Alors, comment le scénariste
s’y est-il pris pour transposer cet univers si complexe ?
" J’ai écrit une bible, ou plutôt
un texte, regroupant des réflexions sur une adaptation
qui a d’une part rassuré les ayants droits et de l’autre
a servi de garde-fou, c'est-à-dire nous a empêchés
de faire n’importe quoi, tout en nous permettant de nous inspirer
de la liberté de Pratt ". Pour adapter
cette œuvre très personnelle, l’équipe était
constituée d’aficionados de Corto Maltese, partageant
la même volonté de fidélité avec
le réalisateur Pascal Morelli, très impliqué
dans le projet du début à la fin.
Alors au final, Morelli a-t-il réussi à faire
revivre la magie contenue dans les albums d’Hugo Pratt ?
En tout cas, le héros sur papier entame une seconde
vie, cinématographique cette fois, et les aventures
de ce Corto animé ne font que commencer…
CORTO MALTESE, LA COUR SECRETE DES ARCANES :
LE FILM EN QUESTION
1919. L'Asie est plongée
dans le chaos. Le train blindé de l'amiral Kolchak,
forteresse imprenable bardée de canons, sillonne la
Russie, la Mandchourie et la Sibérie et attise toutes
les convoitises. Dans cette impitoyable chasse au trésor,
Corto Maltese et son ami-ennemi Raspoutine se lancent tous
deux à la poursuite de ce convoi sinistre. Au cours
de cette traque, ils croiseront des sociétés
secrètes chinoises, une duchesse russe aussi charmante
que perverse, un avatar de Gengis Khan, un aviateur américain
et plusieurs généraux partagés entre
la nostalgie de leur grandeur passée et le souci de
leur avenir.

_Entrées répertoriées_:

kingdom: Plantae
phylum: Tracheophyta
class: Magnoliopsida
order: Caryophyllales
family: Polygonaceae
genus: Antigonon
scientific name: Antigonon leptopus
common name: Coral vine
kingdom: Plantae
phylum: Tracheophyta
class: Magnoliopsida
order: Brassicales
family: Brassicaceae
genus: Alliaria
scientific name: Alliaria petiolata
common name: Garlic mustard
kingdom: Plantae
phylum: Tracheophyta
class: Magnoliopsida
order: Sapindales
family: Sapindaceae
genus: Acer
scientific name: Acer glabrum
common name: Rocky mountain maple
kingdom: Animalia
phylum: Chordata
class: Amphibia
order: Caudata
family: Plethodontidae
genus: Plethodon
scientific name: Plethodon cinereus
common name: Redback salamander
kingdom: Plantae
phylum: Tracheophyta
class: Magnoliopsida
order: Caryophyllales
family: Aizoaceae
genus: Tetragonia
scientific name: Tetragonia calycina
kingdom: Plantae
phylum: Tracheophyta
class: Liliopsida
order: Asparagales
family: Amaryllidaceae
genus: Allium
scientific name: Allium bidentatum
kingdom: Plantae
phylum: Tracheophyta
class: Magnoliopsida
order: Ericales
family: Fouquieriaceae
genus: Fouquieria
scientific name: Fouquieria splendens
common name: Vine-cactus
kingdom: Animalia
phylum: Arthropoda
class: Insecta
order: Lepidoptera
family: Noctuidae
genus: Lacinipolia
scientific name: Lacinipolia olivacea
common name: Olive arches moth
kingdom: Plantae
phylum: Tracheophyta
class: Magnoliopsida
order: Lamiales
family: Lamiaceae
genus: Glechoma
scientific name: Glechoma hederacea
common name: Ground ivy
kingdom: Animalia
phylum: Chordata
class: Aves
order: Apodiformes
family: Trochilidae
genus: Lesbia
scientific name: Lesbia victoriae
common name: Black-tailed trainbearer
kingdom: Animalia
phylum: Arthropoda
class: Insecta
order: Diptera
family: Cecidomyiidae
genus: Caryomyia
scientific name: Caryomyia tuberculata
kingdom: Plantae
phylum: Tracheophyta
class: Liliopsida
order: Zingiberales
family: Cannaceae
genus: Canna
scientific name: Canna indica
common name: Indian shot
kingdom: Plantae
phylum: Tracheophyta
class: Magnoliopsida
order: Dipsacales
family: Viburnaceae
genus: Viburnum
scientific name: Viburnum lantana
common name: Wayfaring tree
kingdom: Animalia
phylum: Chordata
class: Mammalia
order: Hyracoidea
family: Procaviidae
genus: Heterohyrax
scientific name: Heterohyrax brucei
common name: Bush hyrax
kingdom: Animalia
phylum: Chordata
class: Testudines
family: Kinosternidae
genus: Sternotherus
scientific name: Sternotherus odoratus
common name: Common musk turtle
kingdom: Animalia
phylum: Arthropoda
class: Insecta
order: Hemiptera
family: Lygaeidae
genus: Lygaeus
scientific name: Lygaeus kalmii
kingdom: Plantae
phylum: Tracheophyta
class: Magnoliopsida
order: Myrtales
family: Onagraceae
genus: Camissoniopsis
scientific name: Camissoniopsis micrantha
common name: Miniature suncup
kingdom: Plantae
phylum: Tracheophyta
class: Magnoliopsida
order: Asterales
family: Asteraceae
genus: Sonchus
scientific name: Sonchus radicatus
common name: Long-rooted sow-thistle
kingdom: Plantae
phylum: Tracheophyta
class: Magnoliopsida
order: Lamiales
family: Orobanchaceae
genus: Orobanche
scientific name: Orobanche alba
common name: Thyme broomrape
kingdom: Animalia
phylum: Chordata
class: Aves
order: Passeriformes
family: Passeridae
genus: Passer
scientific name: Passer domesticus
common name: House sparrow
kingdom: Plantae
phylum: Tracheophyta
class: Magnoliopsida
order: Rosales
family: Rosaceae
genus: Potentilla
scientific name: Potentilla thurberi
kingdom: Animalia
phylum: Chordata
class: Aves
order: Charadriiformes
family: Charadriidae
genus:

_Tâches à réaliser_:
1. D'après le texte sur Corto Maltese, qui est le réalisateur du film ?
2. Présentez les enregistrements sous forme de CSV à deux colonnes nommées intitule et reponse, en commençant par le premier enregistrement et en allant jusqu'à la ligne contenant « genus: Alliaria », celle-ci comprise. Prévoyez une rangée par ligne, chaque champ entre guillemets et les sauts de ligne remplacés par des espaces.
Le texte et les enregistrements sont deux documents sans lien entre eux.

_Réponses aux tâches_:
1. Pascal Morelli.

2.
intitule,reponse
"kingdom:","Plantae"
"phylum:","Tracheophyta"
"class:","Magnoliopsida"
"order:","Caryophyllales"
"family:","Polygonaceae"
"genus:","Antigonon"
"scientific name:","Antigonon leptopus"
"common name:","Coral vine"
"kingdom:","Plantae"
"phylum:","Tracheophyta"
"class:","Magnoliopsida"
"order:","Brassicales"
"family:","Brassicaceae"
"genus:","Alliaria"